Families in the Richmond region saw the rate of their inflation-adjusted incomes having the second fastest growth among all 383 metro areas in the nation.
Median household income rose 5.3 percent in the Richmond metro area in 2017 compared with 2016, according to data released in mid-September by the U.S. Census Bureau.
That growth rate is much faster than the 2.6 percent for the nation over the same period.
Household incomes in the San Diego area grew the most across the U.S. in 2017 – up 5.4 percent. Hartford, Conn., had the biggest decline, with household income falling 3.6 percent.
Such a high ranking for the Richmond region is impressive.
Yet an analysis of the underlying data shows some positive trends and raises some concerns.
On the positive side, among ethnic groups, black households registered the largest inflation-adjusted percentage increase in household income in 2017 (growth rate of 8 percent in the Richmond area compared with 2 percent in the nation).
The median income of black households in Richmond stood at $47,663 in 2017, while Asian households had the highest median income of $92,886.
Also, more than 14,000 additional households in Richmond were making an estimated income of $60,000 or more in 2017 when compared to the prior year.
More than 8,000 more households in the area had an estimated income of at least $150,000 when compared to the prior year.
As of 2017, the Richmond area’s median household income was $67,633 compared with $60,336 for the nation.
On the negative side, the Richmond metro area had 5,318 fewer households in 2017 when compared to 2016.
Even more concerning was the loss of more than 10,000 one-person households, many of whom are young adults.
If the loss of these one-person households is a result of them getting married and forming two-person households, then we would expect the census data to show about a 5,000 gain over the same period in two-persons households.
But the number of two-person households in the Richmond area actually fell by more than 1,000 in 2017.
Based on this analysis, it appears that the loss of low-income, younger households contributed to the fast growth in median income for the area.
The median household income is the benchmark where half of the region’s households earn more than this amount.
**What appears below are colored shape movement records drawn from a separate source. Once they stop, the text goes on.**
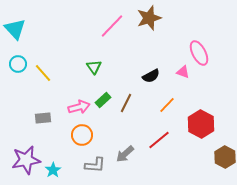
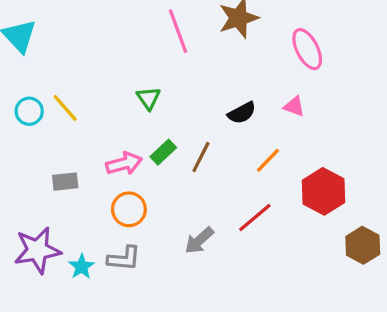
pink line: (112, 26) -> (178, 31), turned -64
pink ellipse: (199, 53) -> (307, 49), moved
cyan circle: (18, 64) -> (29, 111), moved
gray L-shape: (95, 165) -> (124, 258), moved

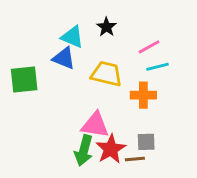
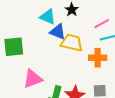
blue triangle: (64, 58) -> (58, 32), moved
pink triangle: (95, 125) -> (33, 79), moved, turned -30

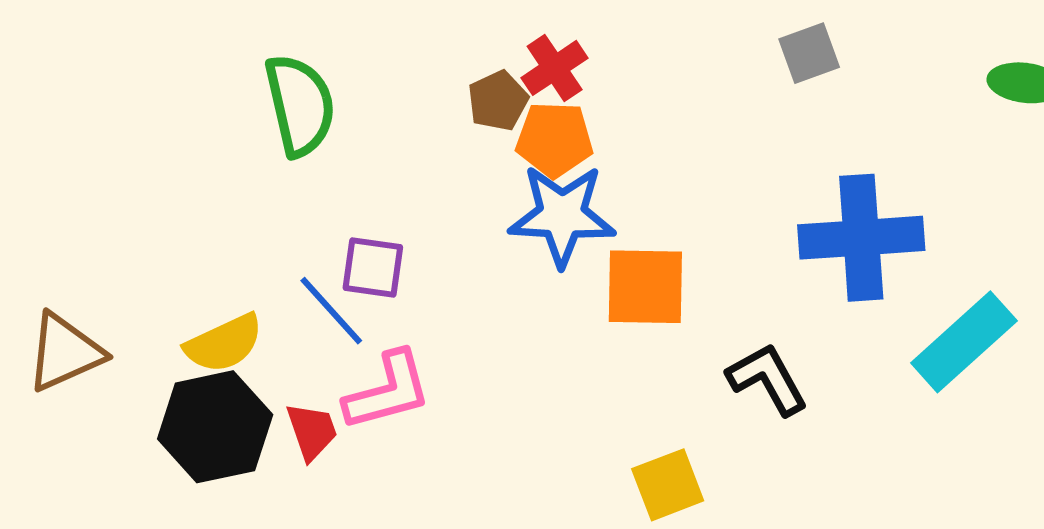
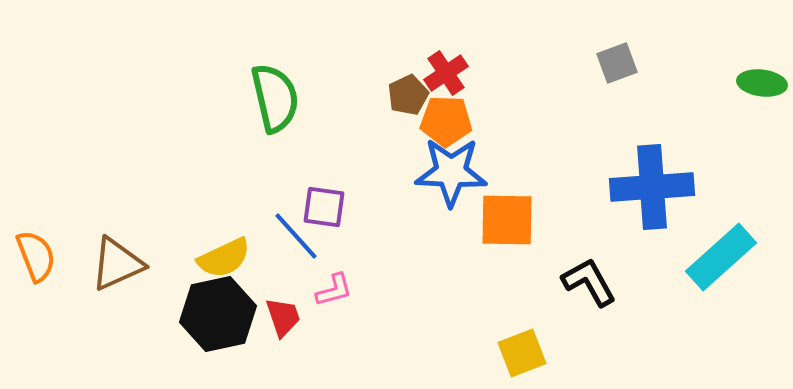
pink L-shape: (388, 391) -> (334, 290), size x0.6

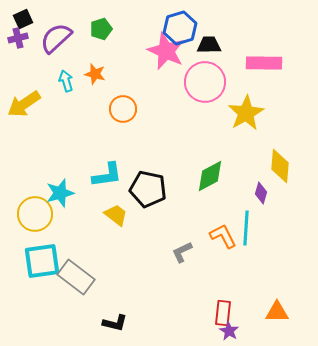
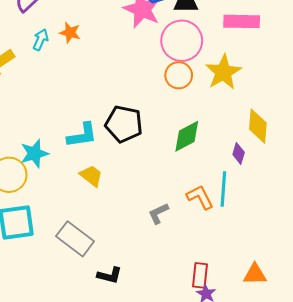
cyan arrow: (66, 81) -> (41, 40), turned 40
orange circle: (123, 109) -> (179, 75), moved
black pentagon: (148, 189) -> (124, 124), moved
gray rectangle: (76, 277) -> (75, 239), moved
black L-shape: (115, 323) -> (110, 275), moved

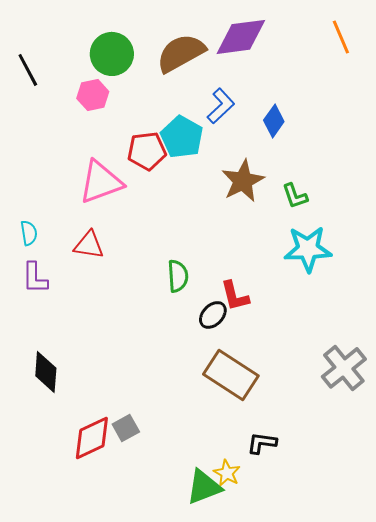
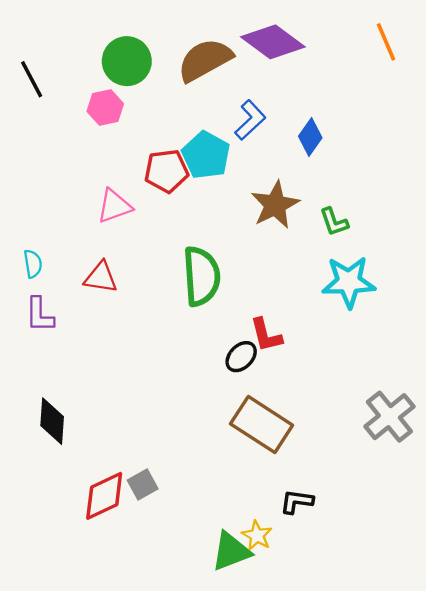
purple diamond: (241, 37) -> (273, 42), turned 44
pink triangle: (101, 182) -> (114, 206), size x0.7
green semicircle: (178, 276) -> (202, 276), moved, size x1.6

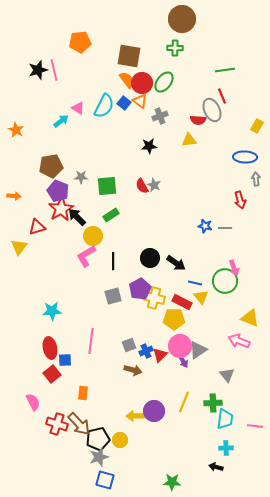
When low-income households move out, this benchmark will go up even if everyone earns the same income as in previous year.
The preferred driver would be a gain in the number of households and income increases across age cohorts.
The GINI Index, a gauge of economic inequality measuring income distribution, declined from 46.5 in 2016 to 45.3 in 2017 in the Richmond area. That points to decreased income inequality.
The national index remained constant at 48.2 over this period. An index value of 0 indicates perfect equality where there is equal distribution of income.
Viewing income from this level of detail shows the need to go deeper than the average in assessing the overall health of households in the Richmond metro area.
Remember the adage: “With one foot in a bucket of ice water and one foot in a bucket of boiling water, you are, on the average, comfortable.
(This column first ran on October 1, 2018 in the Richmond Times Dispatch.)